(Note: the original, upstream readme can be found in README.)
This is a fork of libunwind (http://www.nongnu.org/libunwind/), a library to unwind the stack and create a callchain. This fork is extended by support for Xen virtual machines. This is especially useful for Unikernels, in which the kernel and application form a single binary sharing a common address space. By using libunwind-xen, a unikernel's (or, in theory, any other VM's) stack can be unwound from the outside. One of the main uses for this is the sampling of call chains at runtime as a profiling tool.
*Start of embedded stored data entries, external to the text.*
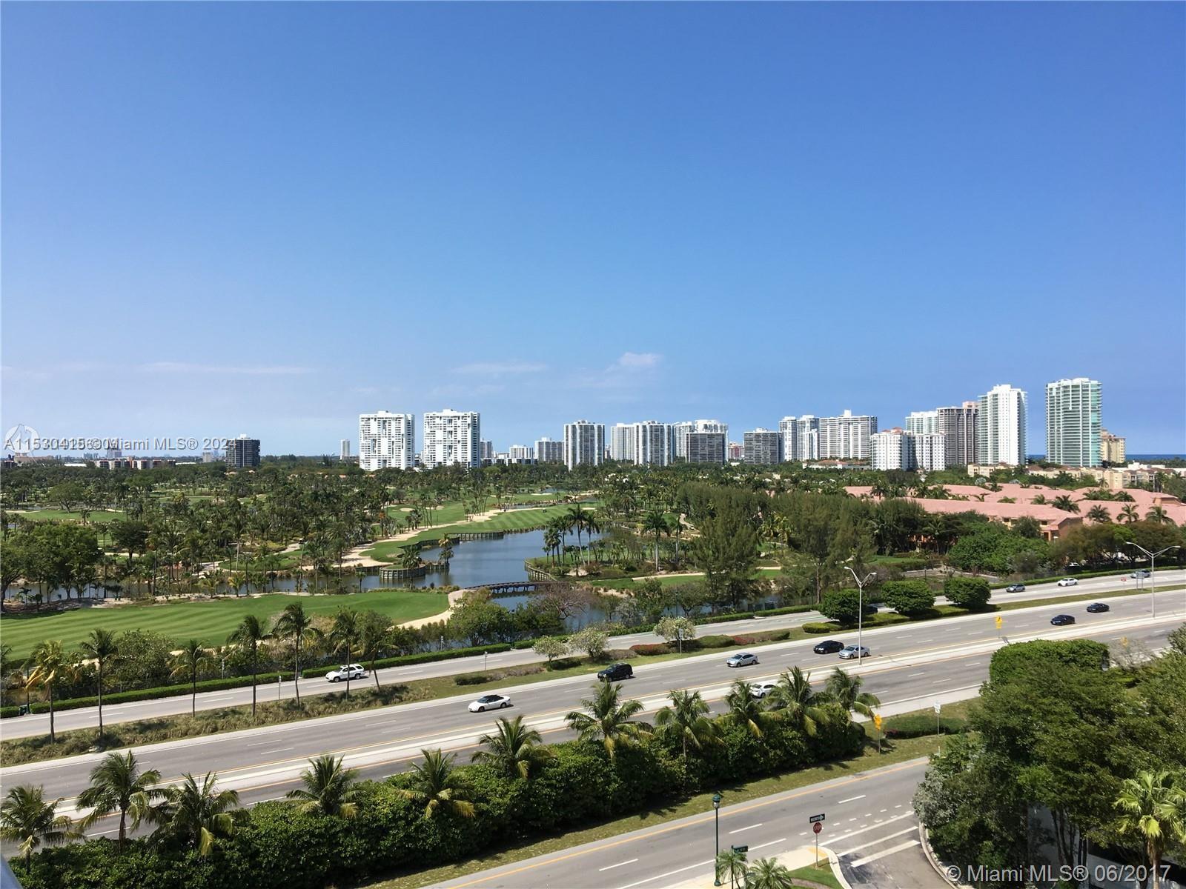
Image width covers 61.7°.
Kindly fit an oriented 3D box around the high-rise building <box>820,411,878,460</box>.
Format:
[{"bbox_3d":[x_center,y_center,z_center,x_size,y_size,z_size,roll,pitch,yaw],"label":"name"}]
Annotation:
[{"bbox_3d":[364.830,-3.640,1420.070,76.000,87.000,20.000,0,-1,42],"label":"high-rise building"}]

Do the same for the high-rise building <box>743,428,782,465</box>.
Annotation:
[{"bbox_3d":[248.990,8.380,1454.980,51.000,63.500,20.000,0,-1,33],"label":"high-rise building"}]

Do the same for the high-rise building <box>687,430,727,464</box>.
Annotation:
[{"bbox_3d":[147.122,12.057,1289.941,48.000,56.000,24.000,0,-1,0],"label":"high-rise building"}]

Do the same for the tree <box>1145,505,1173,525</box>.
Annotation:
[{"bbox_3d":[153.850,23.870,269.820,7.000,13.740,7.000,0,0,0],"label":"tree"}]

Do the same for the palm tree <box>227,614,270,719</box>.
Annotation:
[{"bbox_3d":[-37.230,24.020,107.280,4.610,10.860,4.610,0,0,0],"label":"palm tree"}]

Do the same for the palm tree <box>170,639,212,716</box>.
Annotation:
[{"bbox_3d":[-44.287,25.897,109.800,4.600,8.685,4.600,0,0,-22],"label":"palm tree"}]

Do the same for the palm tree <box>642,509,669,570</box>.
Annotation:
[{"bbox_3d":[15.188,23.416,243.803,6.400,15.400,6.400,0,-1,0],"label":"palm tree"}]

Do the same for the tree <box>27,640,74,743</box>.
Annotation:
[{"bbox_3d":[-53.530,24.470,98.020,4.400,9.820,4.400,0,0,0],"label":"tree"}]

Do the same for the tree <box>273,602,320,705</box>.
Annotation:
[{"bbox_3d":[-33.590,23.800,112.380,5.040,11.380,5.040,0,0,0],"label":"tree"}]

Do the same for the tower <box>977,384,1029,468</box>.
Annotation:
[{"bbox_3d":[405.065,-10.142,985.120,40.000,94.000,29.000,-1,-1,42],"label":"tower"}]

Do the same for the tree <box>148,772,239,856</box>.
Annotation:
[{"bbox_3d":[-26.436,25.831,66.000,5.900,8.147,5.800,0,0,-22],"label":"tree"}]

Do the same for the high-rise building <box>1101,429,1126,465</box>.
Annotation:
[{"bbox_3d":[547.750,10.290,1064.950,40.000,53.500,25.000,0,0,10],"label":"high-rise building"}]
The way libunwind does this is by using the .eh_frame information
created by a
compiler at compile time. By comparing the stack addresses in the running VM
to those in the ELF's .eh_frame section
, it can assess the size of the
currently running function's frame on the stack, unroll it to retrieve the
prveious instruction pointer, and iterate over this until the end of the stack
is reached. This means that you need compiler support to create an .eh_frame
,
but the good news is that this is almost universally supported out-of-the-box
and by default. It also means that you do not need a frame pointer, so you can
produce stack traces on binaries compiles with -fomit-frame-pointer
for higher
performance, or on architectures that do not provide a frame pointer register.
This current implementation is quite bare-bones and does not support functionality that isn't required for stack walking. For example, there is no support for writing memory or registers, only reading. It currently also only supports the x86 version of Xen. Extensions of this starting point should be easy though, if more is required at any point in the future.
- ./autogen.sh
- ./configure
- make
- make install
For tracing Xen virtual machines, link your application against libunwind-generic and libunwind-xen.